** Opening DATA TO USE block **
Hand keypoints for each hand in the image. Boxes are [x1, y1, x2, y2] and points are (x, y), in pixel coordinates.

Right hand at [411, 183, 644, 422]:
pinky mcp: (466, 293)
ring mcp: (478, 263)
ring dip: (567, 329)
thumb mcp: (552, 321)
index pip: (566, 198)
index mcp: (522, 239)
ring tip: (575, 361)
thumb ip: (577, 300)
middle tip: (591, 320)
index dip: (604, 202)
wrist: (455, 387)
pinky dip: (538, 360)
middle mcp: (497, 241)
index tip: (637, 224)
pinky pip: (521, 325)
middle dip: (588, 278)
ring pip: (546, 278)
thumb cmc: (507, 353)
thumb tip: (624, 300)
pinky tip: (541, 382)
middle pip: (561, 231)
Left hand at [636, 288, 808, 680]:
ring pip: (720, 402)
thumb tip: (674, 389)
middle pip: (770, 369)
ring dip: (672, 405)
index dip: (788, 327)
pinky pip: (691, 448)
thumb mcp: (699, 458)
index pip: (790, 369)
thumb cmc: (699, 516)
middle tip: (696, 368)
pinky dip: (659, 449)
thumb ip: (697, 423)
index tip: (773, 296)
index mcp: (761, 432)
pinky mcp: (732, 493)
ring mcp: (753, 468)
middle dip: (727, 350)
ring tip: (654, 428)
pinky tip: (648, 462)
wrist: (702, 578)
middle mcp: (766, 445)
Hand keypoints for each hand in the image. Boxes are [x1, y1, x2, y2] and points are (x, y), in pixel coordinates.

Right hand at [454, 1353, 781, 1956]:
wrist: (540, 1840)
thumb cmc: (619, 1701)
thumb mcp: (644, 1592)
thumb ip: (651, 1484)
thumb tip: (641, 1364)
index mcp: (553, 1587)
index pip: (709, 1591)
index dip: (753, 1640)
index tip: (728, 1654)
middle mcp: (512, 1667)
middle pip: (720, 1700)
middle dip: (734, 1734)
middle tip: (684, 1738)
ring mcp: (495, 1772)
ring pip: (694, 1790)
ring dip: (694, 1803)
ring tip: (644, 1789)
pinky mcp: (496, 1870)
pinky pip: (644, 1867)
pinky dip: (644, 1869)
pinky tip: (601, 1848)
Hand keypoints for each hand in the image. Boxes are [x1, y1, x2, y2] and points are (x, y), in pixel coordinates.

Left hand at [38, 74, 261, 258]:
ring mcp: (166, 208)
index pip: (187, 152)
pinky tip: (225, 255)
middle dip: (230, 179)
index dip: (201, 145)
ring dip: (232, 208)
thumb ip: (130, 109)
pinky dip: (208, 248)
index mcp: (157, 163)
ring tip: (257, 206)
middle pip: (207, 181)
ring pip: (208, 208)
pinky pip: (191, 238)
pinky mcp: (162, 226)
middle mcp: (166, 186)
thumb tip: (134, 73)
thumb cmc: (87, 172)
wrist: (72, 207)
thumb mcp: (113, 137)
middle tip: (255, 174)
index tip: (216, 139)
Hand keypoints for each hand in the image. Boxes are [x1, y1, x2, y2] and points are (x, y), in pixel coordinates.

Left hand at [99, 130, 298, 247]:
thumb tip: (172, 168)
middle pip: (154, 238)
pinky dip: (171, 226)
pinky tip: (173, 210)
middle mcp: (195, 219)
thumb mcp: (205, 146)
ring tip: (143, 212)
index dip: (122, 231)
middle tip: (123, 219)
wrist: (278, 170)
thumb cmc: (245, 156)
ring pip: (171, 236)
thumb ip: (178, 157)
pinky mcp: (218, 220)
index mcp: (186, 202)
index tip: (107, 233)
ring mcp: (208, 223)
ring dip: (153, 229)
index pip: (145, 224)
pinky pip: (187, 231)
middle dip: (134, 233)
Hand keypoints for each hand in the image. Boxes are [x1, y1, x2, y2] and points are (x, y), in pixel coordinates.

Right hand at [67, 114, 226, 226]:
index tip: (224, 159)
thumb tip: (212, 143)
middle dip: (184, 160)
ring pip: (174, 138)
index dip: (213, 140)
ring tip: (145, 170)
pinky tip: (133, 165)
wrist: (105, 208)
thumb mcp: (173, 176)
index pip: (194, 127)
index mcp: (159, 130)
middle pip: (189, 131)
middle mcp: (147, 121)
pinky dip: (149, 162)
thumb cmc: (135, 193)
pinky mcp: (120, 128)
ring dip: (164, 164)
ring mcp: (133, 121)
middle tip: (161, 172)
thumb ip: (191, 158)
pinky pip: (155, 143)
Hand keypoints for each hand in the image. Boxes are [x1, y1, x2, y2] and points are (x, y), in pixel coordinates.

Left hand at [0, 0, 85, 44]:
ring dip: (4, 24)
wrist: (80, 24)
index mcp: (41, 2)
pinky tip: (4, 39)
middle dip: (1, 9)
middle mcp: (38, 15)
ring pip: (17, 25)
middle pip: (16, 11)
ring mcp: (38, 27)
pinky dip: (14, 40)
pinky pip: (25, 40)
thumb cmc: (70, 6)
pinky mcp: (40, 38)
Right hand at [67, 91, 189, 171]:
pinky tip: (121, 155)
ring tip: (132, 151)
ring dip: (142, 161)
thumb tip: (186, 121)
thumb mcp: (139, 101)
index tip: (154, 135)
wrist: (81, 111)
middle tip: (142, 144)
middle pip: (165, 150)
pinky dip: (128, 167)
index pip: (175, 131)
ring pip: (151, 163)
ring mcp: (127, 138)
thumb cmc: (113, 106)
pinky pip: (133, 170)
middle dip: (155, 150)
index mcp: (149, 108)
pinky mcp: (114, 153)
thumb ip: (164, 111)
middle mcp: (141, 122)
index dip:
** Closing DATA TO USE block **
▶ [WHAT TO WORK ON] Every entry is to be restated word for word, with nothing dropped.

▶ [SOLVED PROBLEM]
Hand keypoints for each hand in the image. Boxes are [x1, y1, x2, y2] and points are (x, y), in pixel coordinates.

Right hand at [411, 183, 644, 422]:
pinky mcp: (466, 293)
ring mcp: (478, 263)
ring dip: (567, 329)
thumb mcp: (552, 321)
index pip: (566, 198)
index mcp: (522, 239)
ring tip: (575, 361)
thumb ip: (577, 300)
middle tip: (591, 320)
index dip: (604, 202)
wrist: (455, 387)
pinky dip: (538, 360)
middle mcp: (497, 241)
index tip: (637, 224)
pinky pip: (521, 325)
middle dip: (588, 278)
ring pip: (546, 278)
thumb cmc: (507, 353)
thumb tip: (624, 300)
pinky tip: (541, 382)
middle pip: (561, 231)
Left hand at [636, 288, 808, 680]:
ring pip: (720, 402)
thumb tip: (674, 389)
middle pip: (770, 369)
ring dip: (672, 405)
index dip: (788, 327)
pinky pip: (691, 448)
thumb mcp: (699, 458)
index pip: (790, 369)
thumb cmc: (699, 516)
middle tip: (696, 368)
pinky dip: (659, 449)
thumb ip: (697, 423)
index tip: (773, 296)
index mcp: (761, 432)
pinky mcp: (732, 493)
ring mcp: (753, 468)
middle dip: (727, 350)
ring tip: (654, 428)
pinky tip: (648, 462)
wrist: (702, 578)
middle mcp: (766, 445)
Hand keypoints for each hand in the image. Boxes are [x1, y1, x2, y2] and points are (x, y), in pixel coordinates.

Right hand at [454, 1353, 781, 1956]:
wrist: (540, 1840)
thumb cmc: (619, 1701)
thumb mcp: (644, 1592)
thumb ip: (651, 1484)
thumb tip: (641, 1364)
index mcp: (553, 1587)
index pip: (709, 1591)
index dip: (753, 1640)
index tip: (728, 1654)
middle mcp: (512, 1667)
middle pip: (720, 1700)
middle dip: (734, 1734)
middle tip: (684, 1738)
ring mcp: (495, 1772)
ring pip: (694, 1790)
ring dip: (694, 1803)
ring tip: (644, 1789)
pinky mcp: (496, 1870)
pinky pip: (644, 1867)
pinky dip: (644, 1869)
pinky tip: (601, 1848)
Hand keypoints for each hand in the image. Boxes are [x1, y1, x2, y2] and points are (x, y), in pixel coordinates.

Left hand at [38, 74, 261, 258]:
ring mcp: (166, 208)
index pip: (187, 152)
pinky tip: (225, 255)
middle dip: (230, 179)
index dip: (201, 145)
ring dip: (232, 208)
thumb ip: (130, 109)
pinky dip: (208, 248)
index mcp: (157, 163)
ring tip: (257, 206)
middle pip: (207, 181)
ring pip: (208, 208)
pinky pip: (191, 238)
pinky mcp: (162, 226)
middle mcp: (166, 186)
thumb tip: (134, 73)
thumb cmc: (87, 172)
wrist: (72, 207)
thumb mcp: (113, 137)
middle tip: (255, 174)
index tip: (216, 139)
Hand keypoints for each hand in the image. Boxes are [x1, y1, x2, y2] and points are (x, y), in pixel coordinates.

Left hand at [99, 130, 298, 247]:
thumb tip: (172, 168)
middle pip: (154, 238)
pinky dip: (171, 226)
pinky tip: (173, 210)
middle mcp: (195, 219)
thumb mcp: (205, 146)
ring tip: (143, 212)
index dip: (122, 231)
middle tip: (123, 219)
wrist: (278, 170)
thumb cmc: (245, 156)
ring pip: (171, 236)
thumb ip: (178, 157)
pinky mcp: (218, 220)
index mcp: (186, 202)
index tip: (107, 233)
ring mcp: (208, 223)
ring dip: (153, 229)
index pip: (145, 224)
pinky pip: (187, 231)
middle dip: (134, 233)
Hand keypoints for each hand in the image. Boxes are [x1, y1, x2, y2] and points are (x, y), in pixel coordinates.

Right hand at [67, 114, 226, 226]:
index tip: (224, 159)
thumb tip: (212, 143)
middle dip: (184, 160)
ring pip: (174, 138)
index dip: (213, 140)
ring tip: (145, 170)
pinky tip: (133, 165)
wrist: (105, 208)
thumb mcp: (173, 176)
index pip: (194, 127)
index mcp: (159, 130)
middle pip: (189, 131)
middle mcp: (147, 121)
pinky dip: (149, 162)
thumb cmc: (135, 193)
pinky mcp: (120, 128)
ring dip: (164, 164)
ring mcp: (133, 121)
middle tip: (161, 172)
thumb ip: (191, 158)
pinky pip: (155, 143)
Hand keypoints for each hand in the image. Boxes are [x1, y1, x2, y2] and points are (x, y), in pixel coordinates.

Left hand at [0, 0, 85, 44]:
ring dip: (4, 24)
wrist: (80, 24)
index mcp: (41, 2)
pinky tip: (4, 39)
middle dip: (1, 9)
middle mcp: (38, 15)
ring pip: (17, 25)
middle pip: (16, 11)
ring mcp: (38, 27)
pinky dip: (14, 40)
pinky pip: (25, 40)
thumb cmc: (70, 6)
pinky mcp: (40, 38)
Right hand at [67, 91, 189, 171]:
pinky tip: (121, 155)
ring tip: (132, 151)
ring dip: (142, 161)
thumb tip: (186, 121)
thumb mcp: (139, 101)
index tip: (154, 135)
wrist: (81, 111)
middle tip: (142, 144)
middle pip: (165, 150)
pinky dip: (128, 167)
index pip: (175, 131)
ring pip: (151, 163)
ring mcp: (127, 138)
thumb cmc: (113, 106)
pinky pip: (133, 170)
middle dip: (155, 150)
index mcp: (149, 108)
pinky mcp: (114, 153)
thumb ip: (164, 111)
middle mcp: (141, 122)
index dip:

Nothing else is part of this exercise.